Identification of candidate targets for the diagnosis and treatment of atherosclerosis by bioinformatics analysis.

Atherosclerosis, a chronic inflammatory disease, is the primary cause of most cardiovascular diseases. Circular RNAs (circRNAs) were reported to serve as post-transcriptional regulators and diagnostic markers in various diseases, but the underlying correlation between circRNAs and atherosclerosis remains elusive. In this study, we downloaded the microarray dataset GSE107522 from the Gene Expression Omnibus (GEO) and identified nine differentially expressed circRNAs (DECs). DECs expression in exosomes were investigated, and hsa_circ_0005699 was selected for subsequent analysis. We then identified 14 RNA-binding proteins (RBPs) and 71 possible hsa_circ_0005699-interacting microRNAs. Subsequently, target gene prediction and enrichment analyses were performed. The enriched pathways of RBP eIF4AIII include spliceosome, cell cycle, and pathways in cancer.
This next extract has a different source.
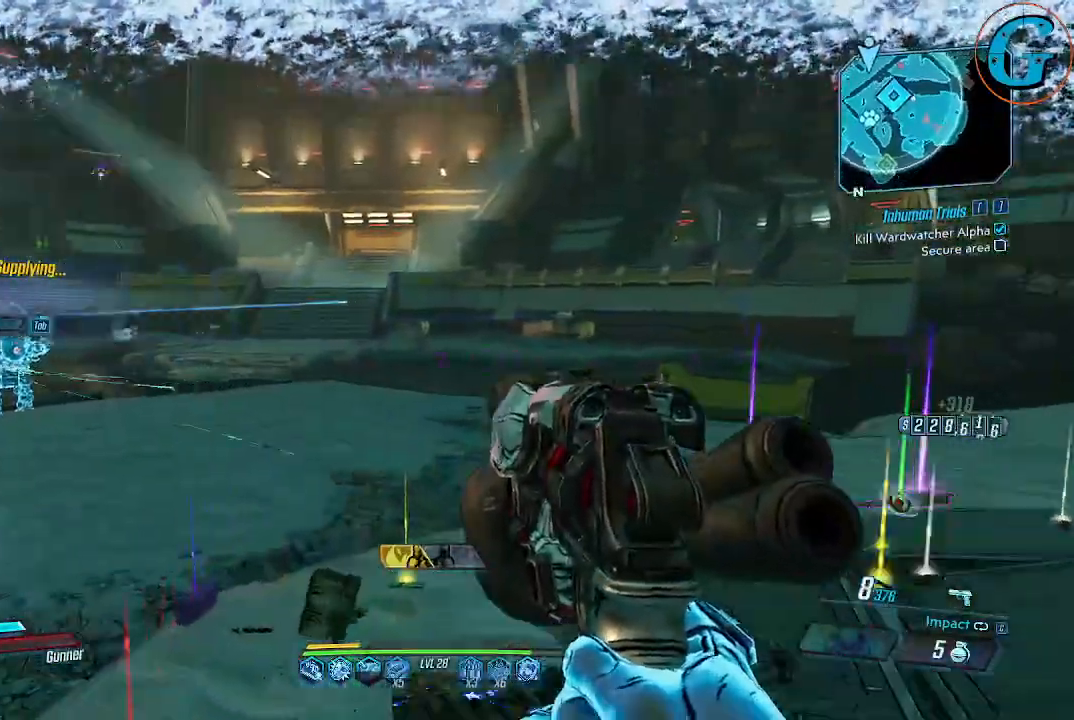
{"keys": ["d", "w"], "mouse": [], "events": []}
We constructed a protein-protein interaction network, and 20 hub genes were identified using Search Tool for the Retrieval of Interacting Genes/Proteins and Cytoscape. Hub gene analysis revealed significant enrichment in mRNA splicing via the spliceosome, RNA splicing, protein binding, neurotrophin signaling pathway, and Ras signaling pathway. Using DrugMatrix of the Enrichr database, we identified 16 most significant small-molecule compounds that interacted with hub genes. Finally, seven hub genes (NEDD4L, FBXO44, FBXO27, WSB1, FBXW8, UBE2F, and ASB1) in cluster 1 were considered key targets associated with atherosclerosis according to MCODE analysis and the intersection between the module and hub genes. Thus, hsa_circ_0005699, RBP eIF4AIII, and the seven identified hub genes (NEDD4L, FBXO44, FBXO27, WSB1, FBXW8, UBE2F, and ASB1) could help to elucidate the pathogenesis and progression of atherosclerosis. This work may contribute to providing candidate targets for the diagnosis and treatment of atherosclerosis.